Ghana’s long-running battle against illegal mining, widely known as galamsey, will remain an endless cycle of raids, arrests and military deployments unless the country fundamentally changes how it deals with the illegal mining menace.
This is the view of former Power Minister and former legislator, Dr. Kwabena Donkor.
Although the current mining consultant agrees that enforcement and use of some level of force remain necessary, relying solely on brute force will never solve the problem. He justifies that brute force alone ignores the economic realities that drive thousands of Ghanaians into illegal mining in the first place.
Speaking in an interview with veteran journalist Kwesi Pratt Jnr., Dr Donkor said the country’s anti-galamsey strategy must evolve from merely chasing illegal miners to deliberately helping them transition into a legal, regulated, and environmentally responsible mining sector.

Brute Force Has Its Limits
Dr Donkor maintained that the fight against galamsey cannot be reduced to deploying soldiers and police officers. He argued that the real challenge is to rethink Ghana’s entire approach to small-scale mining instead of treating enforcement as the ultimate solution.
By his definition, galamsey is any form of illegal mining, regardless of whether it is carried out by individuals or large corporations. He recalled previously accusing a multinational mining company of engaging in what he described as “gargantuan galamsey” after it allegedly mined without parliamentary ratification.
For him, the objective should not simply be to stop illegal mining, but to transform it into legal mining under strict regulation.
“From where I sit as an individual, the fight against Galamsey must take place within a certain context. It is not just enforcement. You can use brute force, the military, or the police. That will only achieve so much. But the whole concept of mining- how do we turn that concept around?,” he remarked.
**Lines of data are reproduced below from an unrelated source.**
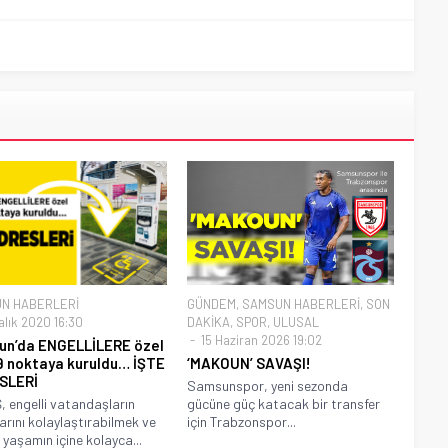
N HABERLERİ
GÜNDEM
,
SAMSUN HABERLERİ
,
SON
alık 2020 16:30
DAKİKA
,
SPOR
,
ULUSAL
15 Haziran 2026 19:02
n’da ENGELLİLERE özel
 noktaya kuruldu… İŞTE
‘MAKOUN’ SAVAŞI!
SLERİ
Samsunspor, yeni sezonda
 engelli vatandaşların
gücüne güç katacak bir transfer
arını kolaylaştırabilmek ve
için Trabzonspor...
 yaşamın içine kolayca...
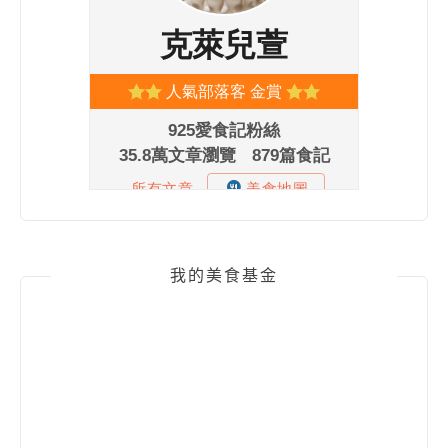
我的美食基金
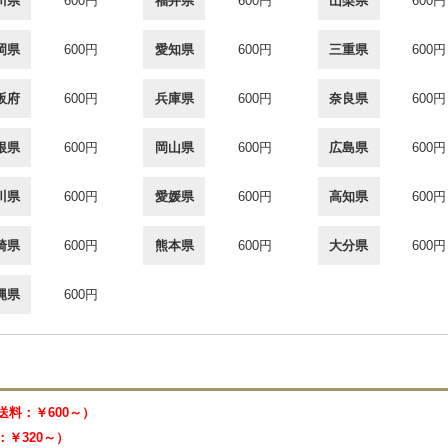
川県
600円
福井県
600円
山梨県
600円
岡県
600円
愛知県
600円
三重県
600円
阪府
600円
兵庫県
600円
奈良県
600円
根県
600円
岡山県
600円
広島県
600円
川県
600円
愛媛県
600円
高知県
600円
崎県
600円
熊本県
600円
大分県
600円
縄県
600円
 （送料：￥600～）
料：￥320～）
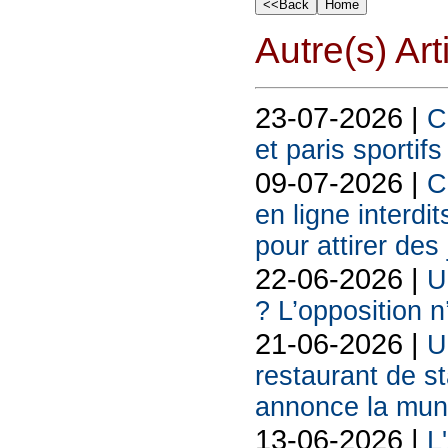
Autre(s) Art
23-07-2026 |
C
et paris sportif
09-07-2026 |
C
en ligne interdit
pour attirer des
22-06-2026 |
U
? L’opposition n
21-06-2026 |
U
restaurant de s
annonce la muni
13-06-2026 |
L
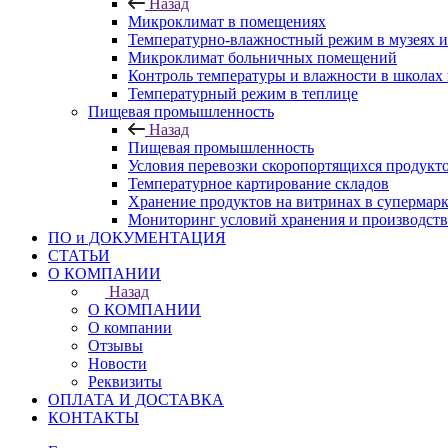
Назад
Микроклимат в помещениях
Температурно-влажностный режим в музеях и
Микроклимат больничных помещений
Контроль температуры и влажности в школах 
Температурный режим в теплице
Пищевая промышленность
Назад
Пищевая промышленность
Условия перевозки скоропортящихся продукт
Температурное картирование складов
Хранение продуктов на витринах в супермарк
Мониторинг условий хранения и производст
ПО и ДОКУМЕНТАЦИЯ
СТАТЬИ
О КОМПАНИИ
Назад
О КОМПАНИИ
О компании
Отзывы
Новости
Реквизиты
ОПЛАТА И ДОСТАВКА
КОНТАКТЫ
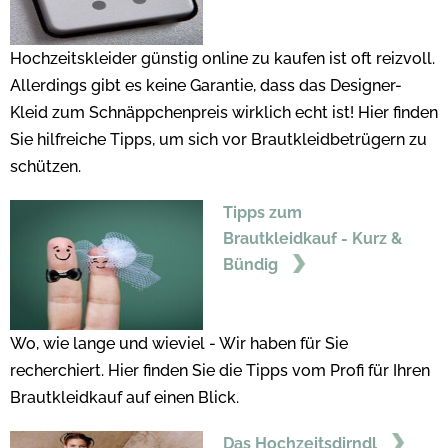
Hochzeitskleider günstig online zu kaufen ist oft reizvoll.
Allerdings gibt es keine Garantie, dass das Designer-
Kleid zum Schnäppchenpreis wirklich echt ist! Hier finden
Sie hilfreiche Tipps, um sich vor Brautkleidbetrügern zu
schützen.
Tipps zum
Brautkleidkauf - Kurz &
Bündig
Wo, wie lange und wieviel - Wir haben für Sie
recherchiert. Hier finden Sie die Tipps vom Profi für Ihren
Brautkleidkauf auf einen Blick.
Das Hochzeitsdirndl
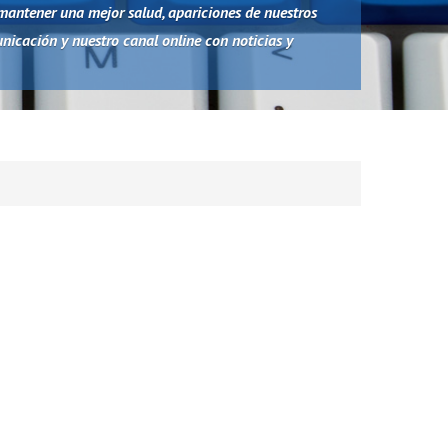
antener una mejor salud, apariciones de nuestros
nicación y nuestro canal online con noticias y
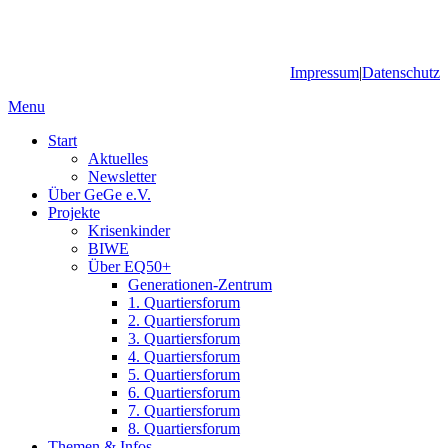
Impressum
|
Datenschutz
Menu
Start
Aktuelles
Newsletter
Über GeGe e.V.
Projekte
Krisenkinder
BIWE
Über EQ50+
Generationen-Zentrum
1. Quartiersforum
2. Quartiersforum
3. Quartiersforum
4. Quartiersforum
5. Quartiersforum
6. Quartiersforum
7. Quartiersforum
8. Quartiersforum
Themen & Infos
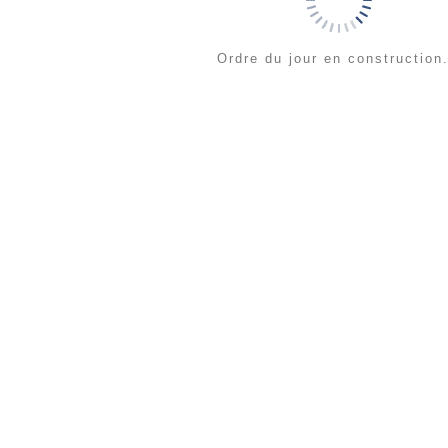
Ordre du jour en construction.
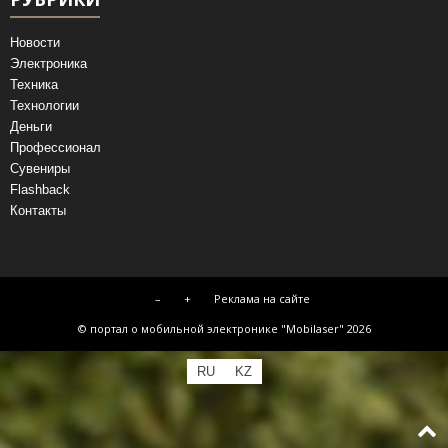
Новости
Электроника
Техника
Технологии
Деньги
Профессионал
Сувениры
Flashback
Контакты
–
+
Реклама на сайте
© портал о мобильной электронике "Mobilaser" 2026
RU
KZ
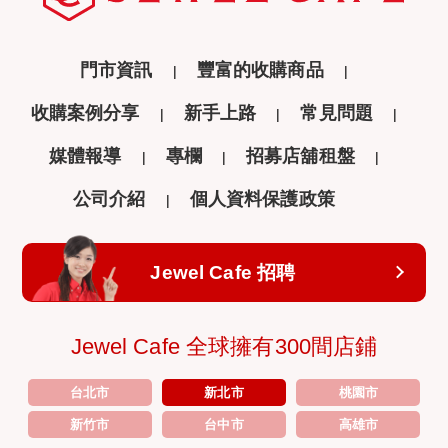
門市資訊
豐富的收購商品
收購案例分享
新手上路
常見問題
媒體報導
專欄
招募店舖租盤
公司介紹
個人資料保護政策
Jewel Cafe 招聘
Jewel Cafe 全球擁有300間店鋪
台北市
新北市
桃園市
新竹市
台中市
高雄市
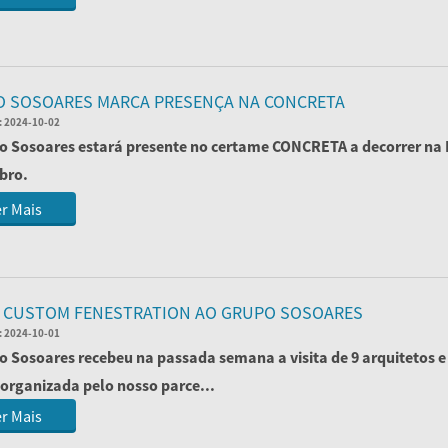
 SOSOARES MARCA PRESENÇA NA CONCRETA
:
2024-10-02
o Sosoares estará presente no certame CONCRETA a decorrer na E
bro.
amo-lo a v...
r Mais
A CUSTOM FENESTRATION AO GRUPO SOSOARES
:
2024-10-01
o Sosoares recebeu na passada semana a visita de 9 arquitetos e 
 organizada pelo nosso parce...
r Mais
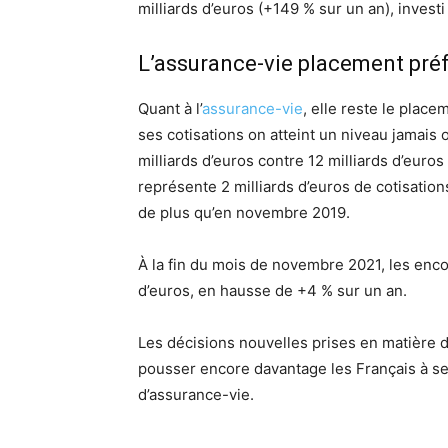
milliards d’euros (+149 % sur un an), inves
L’assurance-vie placement pré
Quant à l’
assurance-vie
, elle reste le plac
ses cotisations on atteint un niveau jamais
milliards d’euros contre 12 milliards d’eur
représente 2 milliards d’euros de cotisation
de plus qu’en novembre 2019.
À la fin du mois de novembre 2021, les enco
d’euros, en hausse de +4 % sur un an.
Les décisions nouvelles prises en matière 
pousser encore davantage les Français à se 
d’assurance-vie.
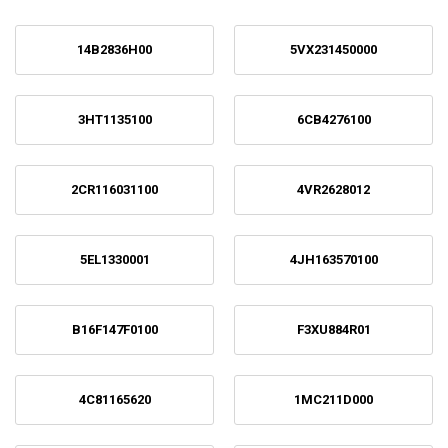
14B2836H00
5VX231450000
3HT1135100
6CB4276100
2CR116031100
4VR2628012
5EL1330001
4JH163570100
B16F147F0100
F3XU884R01
4C81165620
1MC211D000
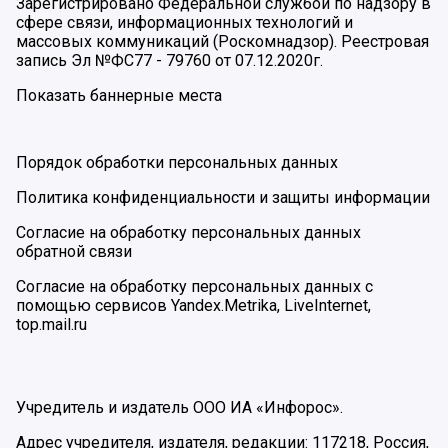
Зарегистрировано Федеральной службой по надзору в
сфере связи, информационных технологий и
массовых коммуникаций (Роскомнадзор). Реестровая
запись Эл №ФС77 - 79760 от 07.12.2020г.
Показать баннерные места
Порядок обработки персональных данных
Политика конфиденциальности и защиты информации
Согласие на обработку персональных данных
обратной связи
Согласие на обработку персональных данных с
помощью сервисов Yandex.Metrika, LiveInternet,
top.mail.ru
Учредитель и издатель ООО ИА «Инфорос».
Адрес учредителя, издателя, редакции: 117218, Россия,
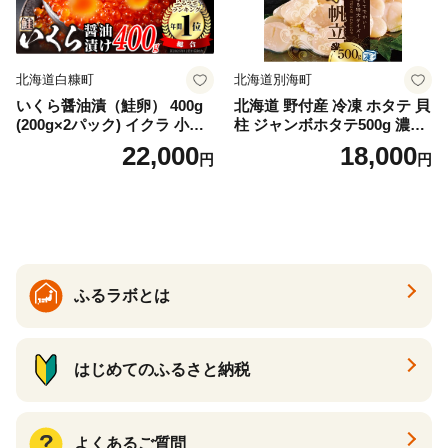
イス 北海道 白糠町
北海道白糠町
北海道別海町
いくら醤油漬（鮭卵） 400g
北海道 野付産 冷凍 ホタテ 貝
(200g×2パック) イクラ 小分
柱 ジャンボホタテ500g 濃厚
け いくら醤油漬 鮭いくら い
な旨味と甘み （ほたて ホタ
22,000
18,000
円
円
くら醤油漬け 鮭 鮭卵 ikura
テ 帆立 貝柱 ホタテ貝柱 大玉
醤油いくら 冷凍いくら いく
大粒 北海道 別海 野付 ふるさ
ら北海道 醤油鮭いくら 人気
と納税）
大好評品 北海道 白糠町
ふるラボとは
はじめてのふるさと納税
よくあるご質問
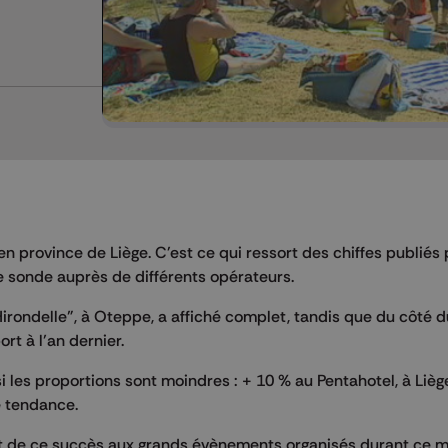
en province de Liège. C'est ce qui ressort des chiffes publiés 
e sonde auprès de différents opérateurs.
irondelle", à Oteppe, a affiché complet, tandis que du côté
t à l’an dernier.
 les proportions sont moindres : + 10 % au Pentahotel, à Lièg
 tendance.
t de ce succès aux grands évènements organisés durant ce m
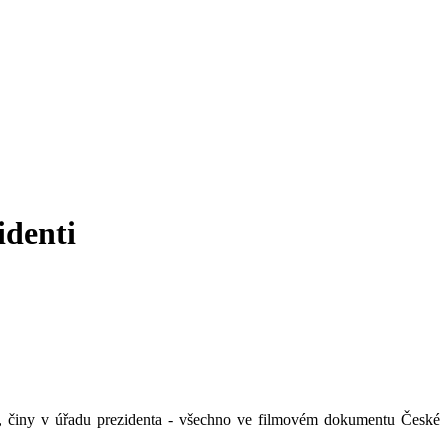
identi
a, činy v úřadu prezidenta - všechno ve filmovém dokumentu České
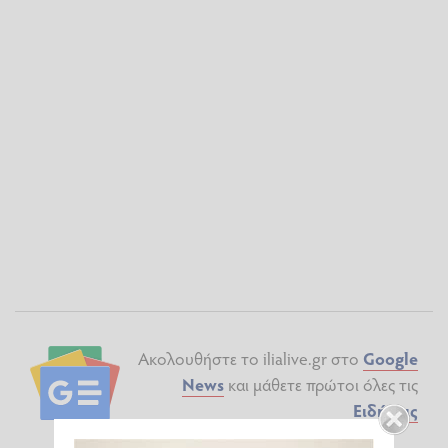
Ακολουθήστε το ilialive.gr στο
Google
News
και μάθετε πρώτοι όλες τις
Ειδήσεις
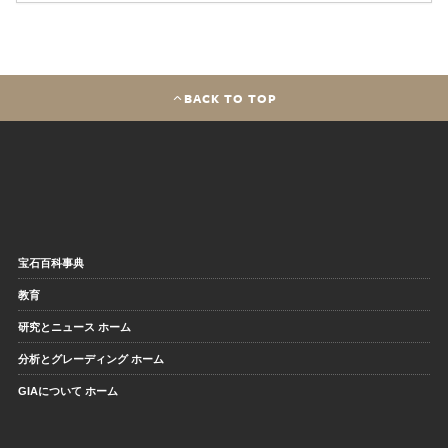
BACK TO TOP
宝石百科事典
教育
研究とニュース ホーム
分析とグレーディング ホーム
GIAについて ホーム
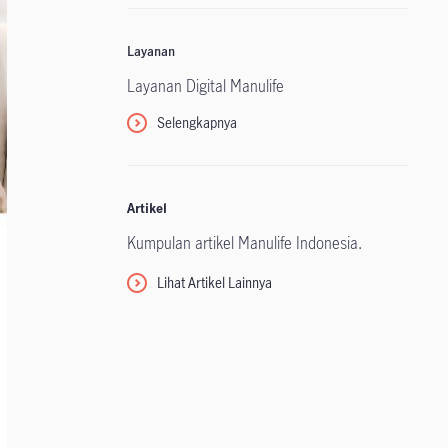
Layanan
Layanan Digital Manulife
Selengkapnya
Artikel
Kumpulan artikel Manulife Indonesia.
Lihat Artikel Lainnya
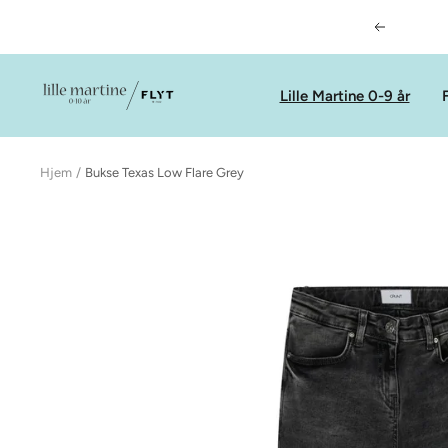
Hopp
Forrige
over
LilleMartineFlyt
Lille Martine 0-9 år
F
Hjem
Bukse Texas Low Flare Grey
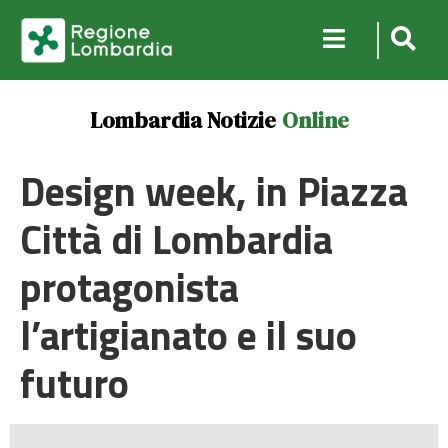
Lombardia Notizie
Online
Design week, in Piazza
Città di Lombardia
protagonista
l’artigianato e il suo
futuro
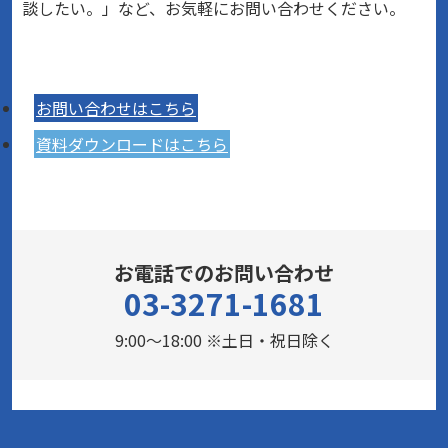
談したい。」など、お気軽にお問い合わせください。
お問い合わせはこちら
資料ダウンロードはこちら
お電話でのお問い合わせ
03-3271-1681
9:00～18:00 ※土日・祝日除く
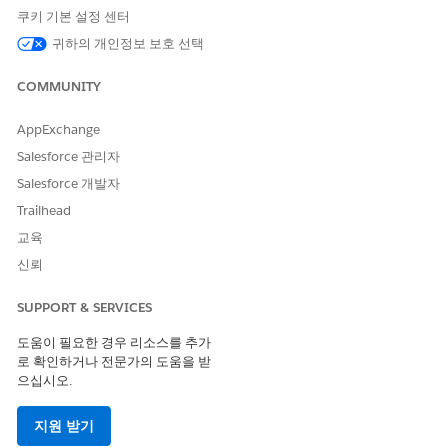
있는 옵션을 제공합니다. 특정 데이터를 입력하도록 요구하거나
쿠키 기본 설정 센터
요구하지는 않습니다. 정보 입력 및 추적과 해당 데이터의 특성
귀하의 개인정보 보호 선택
및 범위는 사용자만의 결정입니다.
COMMUNITY
CSV 열 머리글
열 값
AppExchange
성별
직원의 성별을 나타냅니다. 예: 남
Salesforce 관리자
성, 여성, 넌바이너리
Salesforce 개발자
민족
직원의 민족을 나타냅니다. 예: 백
Trailhead
인, 태평양 섬 주민, 라틴계
교육
지역
직원의 지역을 나타냅니다. 예: 북
신뢰
미, 아시아-태평양(APAC) 및 유럽
SUPPORT & SERVICES
국가
직원의 국가를 나타냅니다. 예: 프
랑스, 인도, 미국
도움이 필요한 경우 리소스를 추가
로 확인하거나 전문가의 도움을 받
시/도
직원이 시/도를 나타냅니다. 예: 캘
으십시오.
리포니아, 워싱턴, 유타
지원 받기
JobDomain
직원의 작업 도메인을 나타냅니다.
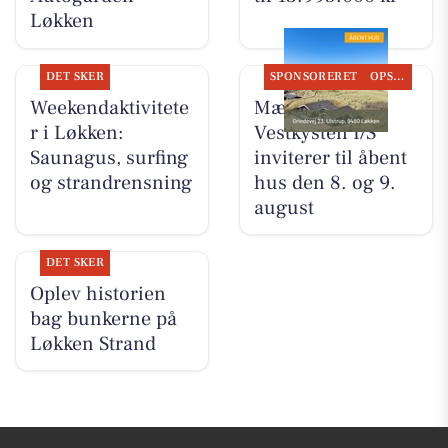
Løkken
DET SKER
SPONSORERET
OPSLAGSTAVLEN
Weekendaktivitete
Mæglerhuset
r i Løkken:
Vestkysten I/S
Saunagus, surfing
inviterer til åbent
og strandrensning
hus den 8. og 9.
august
DET SKER
Oplev historien
bag bunkerne på
Løkken Strand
Turn Illegal Miners into Legal Operators
Dr Donkor believes the country’s greatest opportunity lies in transitioning illegal miners into legitimate operators rather than permanently pushing them out of the industry.
He noted that Ghana can adopt modern mining technologies already being used in countries such as the Philippines and Chile, where gold is extracted without mercury while achieving better recovery rates.
Such a transition, he argued, should also include stricter environmental standards, ensuring that mining activities are kept away from rivers and other sensitive water bodies.
Rather than seeing illegal miners only as lawbreakers, he suggested that many could become responsible operators if given access to licensing, training, technology, and proper regulation.
“Looking at our small-scale mining, how do we transition the illegal miners into legal mining? For me, that must be at the heart of our fight against Galamsey. If we are able to transition them, and we can transition them by recognising the reality and repositioning that reality, we don’t mine around water bodies,” he noted.
He added, “There are new technologies, Philippines, Chile, other places available that you don’t use mercury to extract gold, and they even get better yields. So, the fight against Galamsey should be one, enforcement of existing rules, and two, rethinking the rules.
Jobs Must Accompany Enforcement
Dr Donkor warned that enforcement alone cannot succeed in an economy grappling with high youth unemployment.
In his view, as long as thousands of young people see illegal mining as their best chance of earning a living, the country will struggle to eliminate galamsey through arrests and military operations alone.
He likened the situation to commercial motorcycle operators, popularly known as okada riders, arguing that lasting solutions require governments to create systems that retrain, license and regulate people operating outside the law rather than simply criminalising them.
“The fight against galamsey should be one, enforcement of existing rules, and two, rethinking the rules,” he stressed.
Although he stopped short of declaring Ghana’s anti-galamsey campaign a failure, Dr Donkor said the country has not yet won the battle either.
“We are somewhere in between,” he said, adding that Ghana must move beyond the optics of policy implementation and develop practical, well-thought-out solutions capable of addressing the root causes of illegal mining.

The RCOMSDEP
Meanwhile, the government has already taken steps in the direction advocated by Dr Donkor through the Responsible Cooperative Mining and Skills Development Programme (rCOMSDEP). The initiative seeks to formalise Ghana’s small-scale mining sector by organising miners into cooperatives, providing technical training, promoting environmentally responsible mining methods and creating pathways for operators to obtain legal licences.
The programme is intended to move miners away from illegal operations and into a regulated system that improves compliance, protects water bodies and forests, and enhances safety and productivity. If effectively implemented and widely adopted, rCOMSDEP could complement enforcement efforts by addressing one of the underlying drivers of galamsey, bringing informal miners into the formal economy rather than leaving them outside the law.